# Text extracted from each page
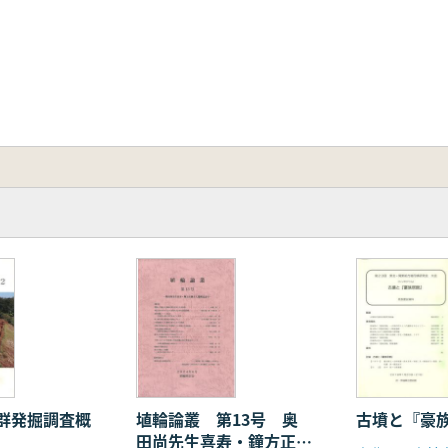
群発掘調査概
埴輪論叢 第13号 奥
古墳と『豪
田尚先生喜寿・鐘方正樹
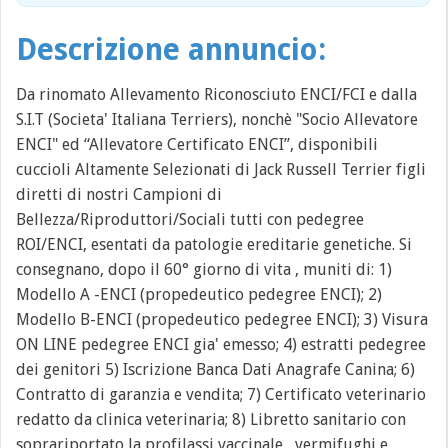
Descrizione annuncio:
Da rinomato Allevamento Riconosciuto ENCI/FCI e dalla
S.I.T (Societa' Italiana Terriers), nonchè "Socio Allevatore
ENCI" ed “Allevatore Certificato ENCI”, disponibili
cuccioli Altamente Selezionati di Jack Russell Terrier figli
diretti di nostri Campioni di
Bellezza/Riproduttori/Sociali tutti con pedegree
ROI/ENCI, esentati da patologie ereditarie genetiche. Si
consegnano, dopo il 60° giorno di vita , muniti di: 1)
Modello A -ENCI (propedeutico pedegree ENCI); 2)
Modello B-ENCI (propedeutico pedegree ENCI); 3) Visura
ON LINE pedegree ENCI gia' emesso; 4) estratti pedegree
dei genitori 5) Iscrizione Banca Dati Anagrafe Canina; 6)
Contratto di garanzia e vendita; 7) Certificato veterinario
redatto da clinica veterinaria; 8) Libretto sanitario con
soprariportato la profilassi vaccinale , vermifughi e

# Problem description
Reproduce every line of text in the listing without any changes, leaving out the pictures.

# Worked solution
群発掘調査概
埴輪論叢 第13号 奥
古墳と『豪
田尚先生喜寿・鐘方正樹
Descrizione annuncio:
Da rinomato Allevamento Riconosciuto ENCI/FCI e dalla
S.I.T (Societa' Italiana Terriers), nonchè "Socio Allevatore
ENCI" ed “Allevatore Certificato ENCI”, disponibili
cuccioli Altamente Selezionati di Jack Russell Terrier figli
diretti di nostri Campioni di
Bellezza/Riproduttori/Sociali tutti con pedegree
ROI/ENCI, esentati da patologie ereditarie genetiche. Si
consegnano, dopo il 60° giorno di vita , muniti di: 1)
Modello A -ENCI (propedeutico pedegree ENCI); 2)
Modello B-ENCI (propedeutico pedegree ENCI); 3) Visura
ON LINE pedegree ENCI gia' emesso; 4) estratti pedegree
dei genitori 5) Iscrizione Banca Dati Anagrafe Canina; 6)
Contratto di garanzia e vendita; 7) Certificato veterinario
redatto da clinica veterinaria; 8) Libretto sanitario con
soprariportato la profilassi vaccinale , vermifughi e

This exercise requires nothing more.